Excerpt:
We know now that the car bomb in Times Square was an attempted Islamic jihad attack. But the mainstream media, following its usual pattern, is once again denying, minimizing, or obfuscating this fact.
Writing in The Nation on Monday, Robert Dreyfuss epitomized the mainstream media's hope that the car bomber would turn out to be a right-wing extremist: "It may be that the Pakistan-based Taliban, the Tehrik-e Taliban Pakistan (TTP), has quietly established a Connecticut franchise while we weren't looking. That's possible. But it seems far more likely to me that the perpetrator of the bungled Times Square bomb plot was either a lone wolf or a member of some squirrely branch of the Tea Party, anti-government far right. Which actually exists in Connecticut, where, it seems, the car's licence plates were stolen."

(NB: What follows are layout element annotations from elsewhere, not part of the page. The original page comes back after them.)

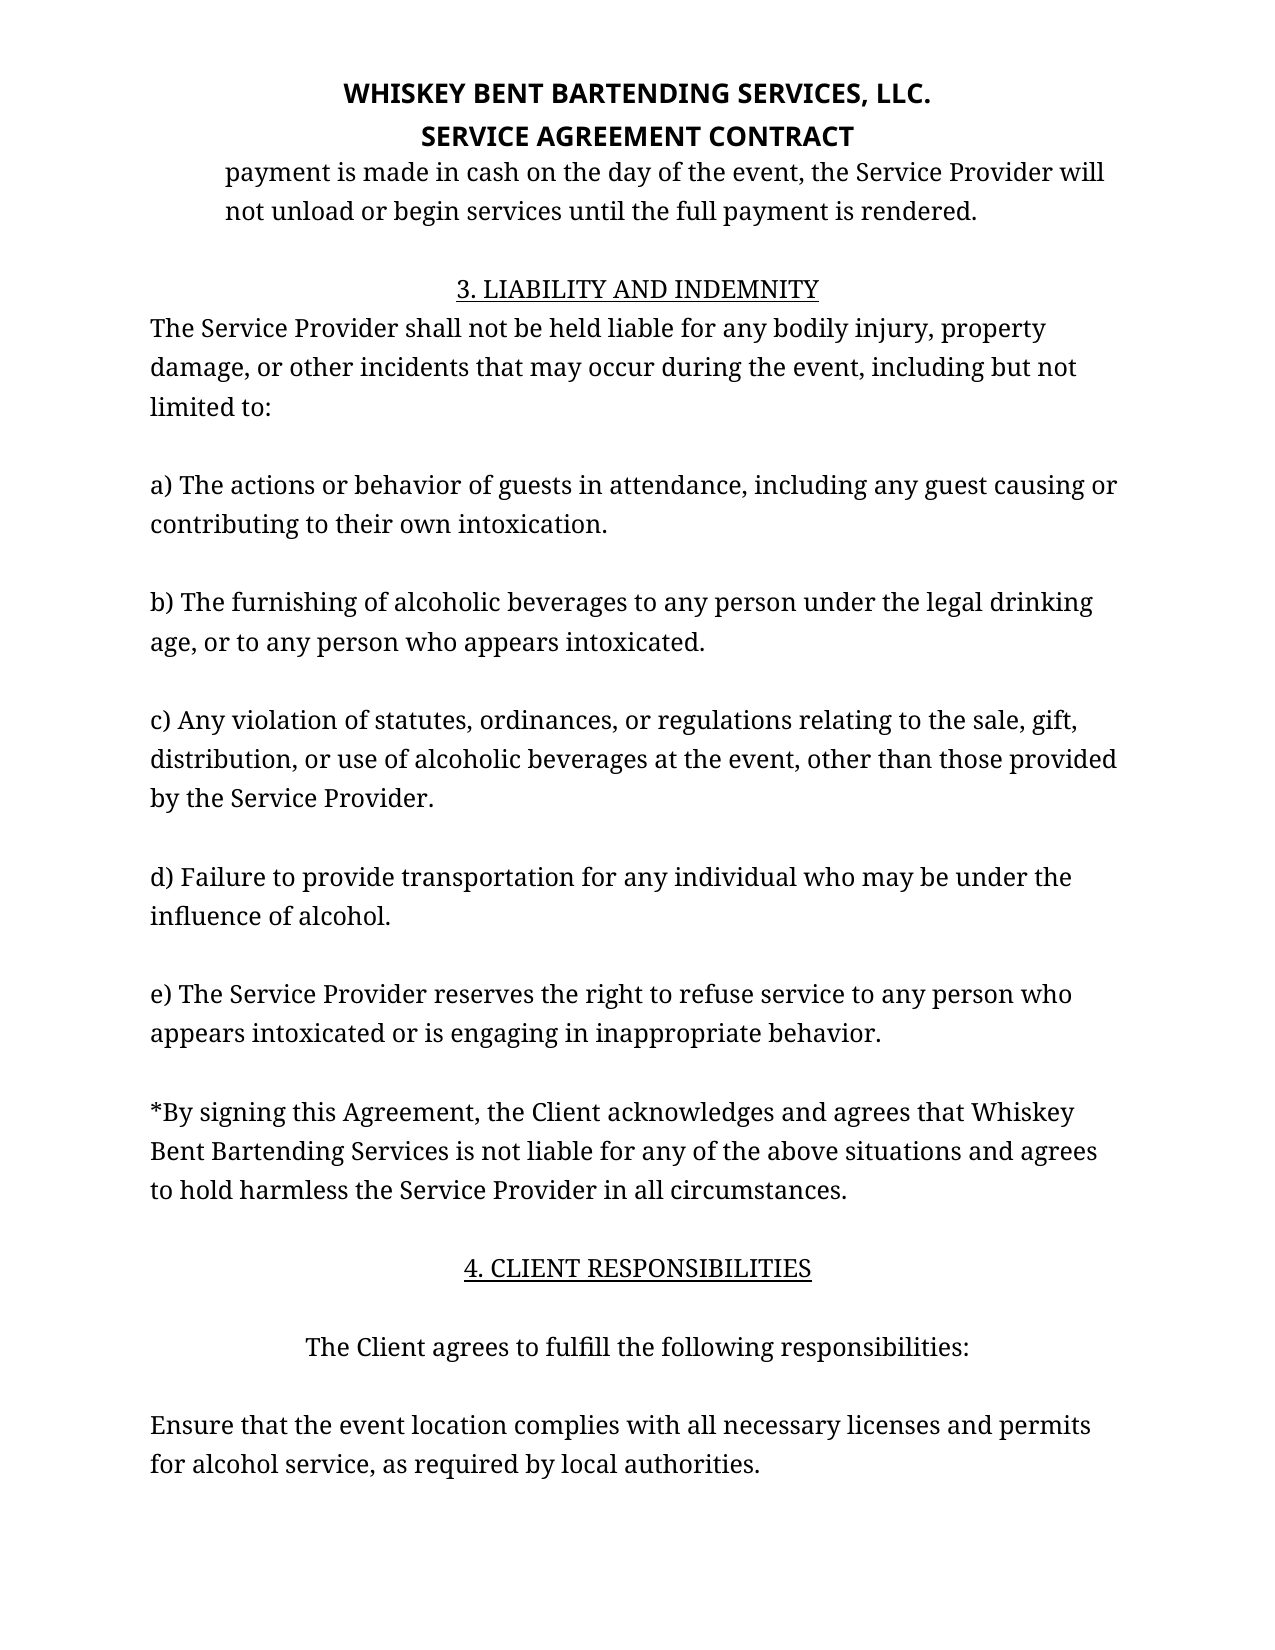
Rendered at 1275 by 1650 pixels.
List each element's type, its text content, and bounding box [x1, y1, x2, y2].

text d) Failure to provide transportation for any individual who may be under the influence of alcohol. [150, 859, 1125, 932]
text 3. LIABILITY AND INDEMNITY [150, 272, 1125, 306]
text Ensure that the event location complies with all necessary licenses and permits for alcohol service, as required by local authorities. [150, 1408, 1125, 1481]
text a) The actions or behavior of guests in attendance, including any guest causing or contributing to their own intoxication. [150, 468, 1125, 541]
text The Service Provider shall not be held liable for any bodily injury, property damage, or other incidents that may occur during the event, including but not limited to: [150, 311, 1125, 423]
text 4. CLIENT RESPONSIBILITIES [150, 1251, 1125, 1285]
text b) The furnishing of alcoholic beverages to any person under the legal drinking age, or to any person who appears intoxicated. [150, 585, 1125, 658]
text e) The Service Provider reserves the right to refuse service to any person who appears intoxicated or is engaging in inappropriate behavior. [150, 977, 1125, 1050]
text The Client agrees to fulfill the following responsibilities: [150, 1329, 1125, 1363]
text c) Any violation of statutes, ordinances, or regulations relating to the sale, gift, distribution, or use of alcoholic beverages at the event, other than those provided by the Service Provider. [150, 703, 1125, 815]
list payment is made in cash on the day of the event, the Service Provider will not unload or begin services until the full payment is rendered. [187, 154, 1125, 227]
text *By signing this Agreement, the Client acknowledges and agrees that Whiskey Bent Bartending Services is not liable for any of the above situations and agrees to hold harmless the Service Provider in all circumstances. [150, 1094, 1125, 1207]
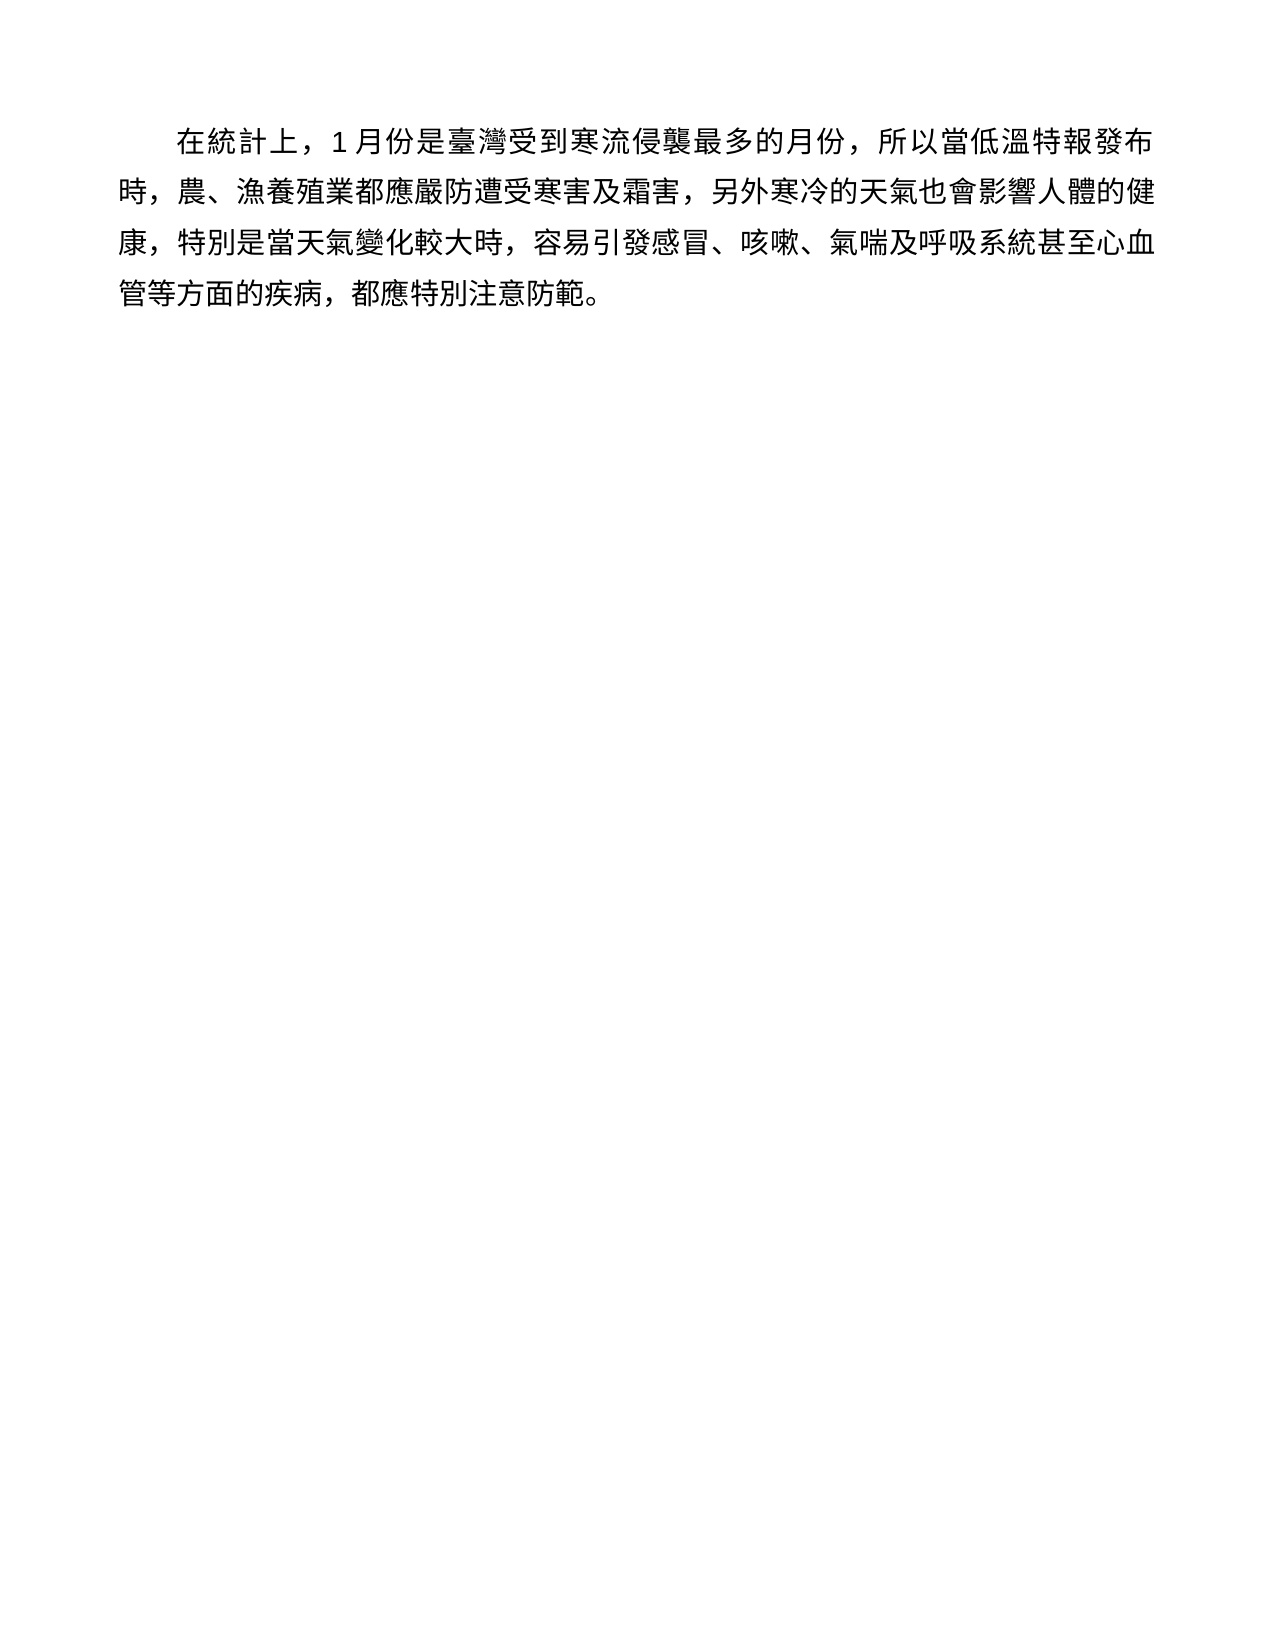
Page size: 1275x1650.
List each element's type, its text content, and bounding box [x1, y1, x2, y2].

text 在統計上，1月份是臺灣受到寒流侵襲最多的月份，所以當低溫特報發布時，農、漁養殖業都應嚴防遭受寒害及霜害，另外寒冷的天氣也會影響人體的健康，特別是當天氣變化較大時，容易引發感冒、咳嗽、氣喘及呼吸系統甚至心血管等方面的疾病，都應特別注意防範。 [118, 118, 1157, 313]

In reality, according to Pakistani authorities, Faisal Shahzad, the would-be car bomber, attended a jihad training camp in that country. He spent five months in Pakistan recently, including some time in Peshawar, a center of Al-Qaeda and Taliban activity. A Pakistani Taliban group claimed responsibility for the attack — a claim that American authorities immediately dismissed, but which gained a new claim to serious consideration when Shahzad's Pakistani connections were revealed.